Governor Healy convened leaders from hospitals, community health centers and elder‑care programs at Boston Medical Center to make the case that large‑scale investments in affordable and supportive housing are a public‑health and workforce imperative.
At the convening, BMC leaders described clinical evidence tying housing to better health outcomes and lower health‑system use. "We actually tested that with a randomized controlled trial," a BMC research clinician said, citing a trial in which children whose families received housing and supportive services were about "32% less likely to be in fair or poor health" after six months and parents showed reductions in anxiety and depression. The hospital urged the administration's proposed bond bill as a way to scale such models.
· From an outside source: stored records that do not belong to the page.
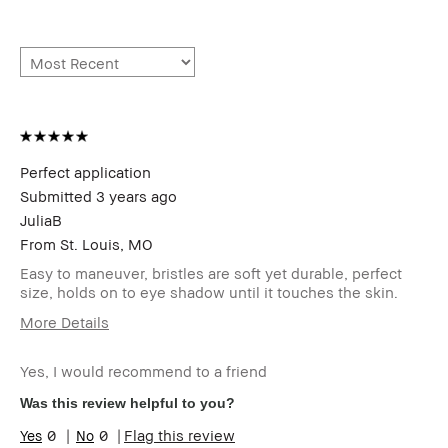
Perfect application
Submitted
3 years ago
JuliaB
From
St. Louis, MO
Easy to maneuver, bristles are soft yet durable, perfect
size, holds on to eye shadow until it touches the skin.
More Details
Age Range
35-44
Yes, I would recommend to a friend
Skin Type
Dry
Skin Tone
Light – Medium
Was this review helpful to you?
Range
0
0
Flag this review
Product
Foolproof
The administration presented the bond bill as a major housing investment paired with 28 policy changes and new tools for localities. Secretary Augustus said the bill filed in October would be a multi‑billion‑dollar package with targeted allocations for cities, and highlighted a proposal that would enable cities and towns to raise money for local affordable housing through a real‑estate transfer tax. Governor Healy added that the bill would fund public‑housing rehabilitation, build supportive housing, and for the first time create an Office of Fair Housing.
Speakers from large systems and regional providers framed housing as both a social‑determinant‑of‑health issue and an employer challenge. A Mass General Brigham representative said the system employs roughly 84,000 people concentrated in Boston and warned that many staff "cannot afford to live anywhere near here," undermining recruitment and retention. A Cape Cod Healthcare leader said the market is not producing enough workforce housing, reported committing roughly $8 million to a local project, and urged state support.
Community health centers and program leaders described on‑the‑ground models that pair housing with medical and supportive services. Thea James of BMC described the "living well at home" program and other investments in housing as a return on community health dollars. A PACE program representative explained how embedding all‑inclusive elderly care inside senior housing keeps people in the community and reduces institutional placements. Community partners urged repurposing closed assisted‑living or nursing facilities as a near‑term supply of housing.
Speakers also flagged regional variation: Worcester was described as having a tight rental market with low vacancy and limited transit outside urban cores; Springfield and other western Massachusetts communities noted older housing stock and scale limitations. Multiple participants described NIMBY resistance and the need to translate clinical evidence into local‑level advocacy at zoning boards and town meetings.
The administration asked attendees to mobilize staff and communities to advocate for the bill, and to support local measures that make building housing feasible. "Go to the zoning board meeting. Go to your town meeting. Speak up," Governor Healy said in closing, asking health institutions to be local champions as the administration advances the bond proposal.
Next steps: the administration said it is continuing to develop the bill and funding details and urged participants to help build local support; no formal vote or binding action was taken at the convening.